In many ways, living in my department of France feels like stepping back 50 years. Stores close early and often, the world stops on Sundays, and everyone drives a manual car. But there’s no stopping technology, even in rural France. And because of this technology, I feel like I’ve been able to get closer to France than was possible ten or even five years ago.
I’m talking about the sharing economy, the system where people share their resources with each other. We see it in companies such as Uber (people acting as taxi drivers), Lyft (people lending their cars to others who need to drive), and Airbnb (people renting their spare rooms to travelers).
Besides these services saving users money compared to more traditional means, they also have another benefit: forced interaction with others. The fruits of the sharing economy have proven perfect for a temporary French resident such as myself.

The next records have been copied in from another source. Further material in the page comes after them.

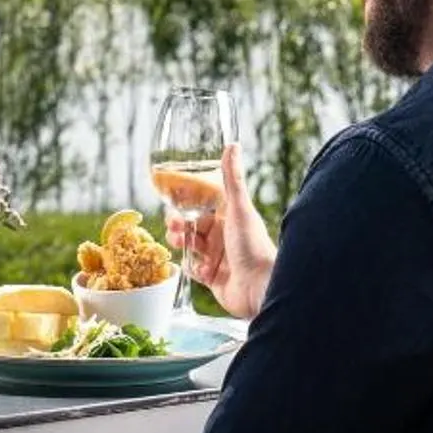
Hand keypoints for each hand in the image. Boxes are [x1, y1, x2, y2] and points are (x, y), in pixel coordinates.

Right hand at [165, 143, 275, 320]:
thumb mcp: (239, 209)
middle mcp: (224, 236)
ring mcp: (219, 258)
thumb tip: (232, 144)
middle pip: (193, 225)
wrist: (259, 288)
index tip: (173, 199)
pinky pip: (194, 270)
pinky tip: (191, 266)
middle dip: (179, 223)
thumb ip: (233, 179)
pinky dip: (189, 267)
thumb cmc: (252, 246)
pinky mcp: (214, 279)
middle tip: (173, 225)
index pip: (203, 206)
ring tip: (178, 242)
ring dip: (181, 242)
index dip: (187, 203)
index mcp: (230, 218)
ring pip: (191, 245)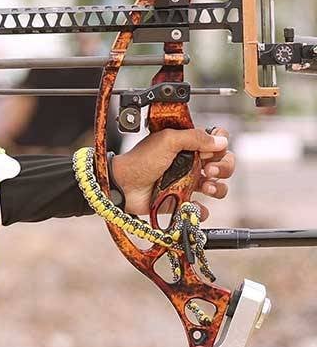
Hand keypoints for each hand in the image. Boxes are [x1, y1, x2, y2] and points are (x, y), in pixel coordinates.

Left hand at [110, 127, 234, 215]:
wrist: (123, 185)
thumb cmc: (140, 161)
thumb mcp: (167, 140)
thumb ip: (194, 137)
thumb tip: (221, 139)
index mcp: (187, 146)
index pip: (216, 144)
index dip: (220, 147)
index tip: (211, 151)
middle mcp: (191, 164)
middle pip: (223, 165)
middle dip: (224, 167)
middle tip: (210, 170)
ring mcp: (187, 184)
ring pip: (218, 187)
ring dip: (218, 188)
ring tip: (206, 187)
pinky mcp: (182, 202)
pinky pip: (201, 209)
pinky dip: (201, 210)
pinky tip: (193, 205)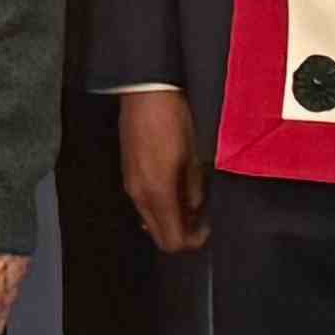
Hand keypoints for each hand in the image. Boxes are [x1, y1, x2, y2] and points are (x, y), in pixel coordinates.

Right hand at [116, 87, 206, 255]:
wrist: (145, 93)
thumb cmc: (173, 119)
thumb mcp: (193, 156)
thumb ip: (194, 188)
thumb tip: (196, 208)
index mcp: (157, 192)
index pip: (172, 240)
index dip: (192, 241)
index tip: (206, 229)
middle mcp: (139, 195)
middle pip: (158, 236)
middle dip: (181, 233)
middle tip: (200, 219)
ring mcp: (130, 185)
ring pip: (150, 220)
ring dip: (169, 219)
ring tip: (190, 201)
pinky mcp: (128, 174)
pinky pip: (143, 203)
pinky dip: (160, 205)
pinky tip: (174, 188)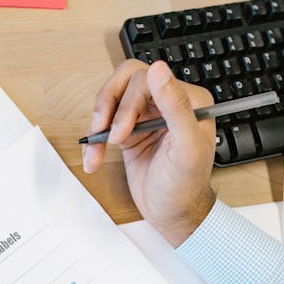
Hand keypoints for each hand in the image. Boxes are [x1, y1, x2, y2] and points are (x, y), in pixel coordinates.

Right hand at [82, 60, 216, 246]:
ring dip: (99, 121)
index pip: (150, 79)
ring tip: (98, 149)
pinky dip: (95, 140)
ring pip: (112, 97)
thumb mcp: (186, 148)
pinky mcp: (129, 130)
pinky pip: (105, 121)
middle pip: (126, 82)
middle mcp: (167, 102)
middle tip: (112, 138)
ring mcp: (147, 115)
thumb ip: (176, 107)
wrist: (172, 214)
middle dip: (111, 109)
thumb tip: (159, 69)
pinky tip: (94, 158)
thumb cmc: (185, 186)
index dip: (130, 102)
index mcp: (189, 100)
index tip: (123, 132)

Let’s take my recent New Year’s trip to Lyon, France as an example. To get to and from Lyon, which is a three-hour car ride from Guéret, I used a carpooling website called BlaBlaCar, which allows car owners to advertise trips they’re taking, selling the empty seats in their cars. Last week, a driver drove me and another BlaBlaCar user to Lyon for about 25 euros each, meaning the driver made 50 euros during his Guéret-Lyon trip.
BlaBlaCar does more than generate gas money for the driver and save passengers cash and time compared to the trains. It also allows me as a French visitor to get to know people. With my BlaBlaCar trips to and from Lyon, I got to see what some French people do for a living, listen to others’ music, hear a few gripes about the government, and share friendly conversation with people to who I would have never had the chance to speak otherwise.
When I arrived in Lyon, I used Airbnb to stay in the apartment of a couple around my age for a few days. I was a solo traveler and had no plans for New Year’s Eve, so the couple invited me to spend the evening hanging out and playing games with them and their friends. Greeting 2015 in the company of seven people from not just France but around the globe, felt like the culmination of what Airbnb is about.
What would my trip to Lyon have been like just five years ago? I would have taken the train, which is two hours longer than a car ride and at least double the price — and I would have read a book the whole time in lieu of speaking to my fellow passengers. Instead of using Airbnb, I would have stayed in a hotel, where I would not have spoken with anyone who lives in Lyon, and probably spent New Year’s Eve watching television.
The sharing economy has so many benefits, but a great one for a traveler like me is the ability to get to know France a little better. It helps me to interact with a wider spectrum of the French population than those in my town, and further improve my speaking skills and comprehension of other accents. That’s definitely something that would have been more difficult 50 years ago.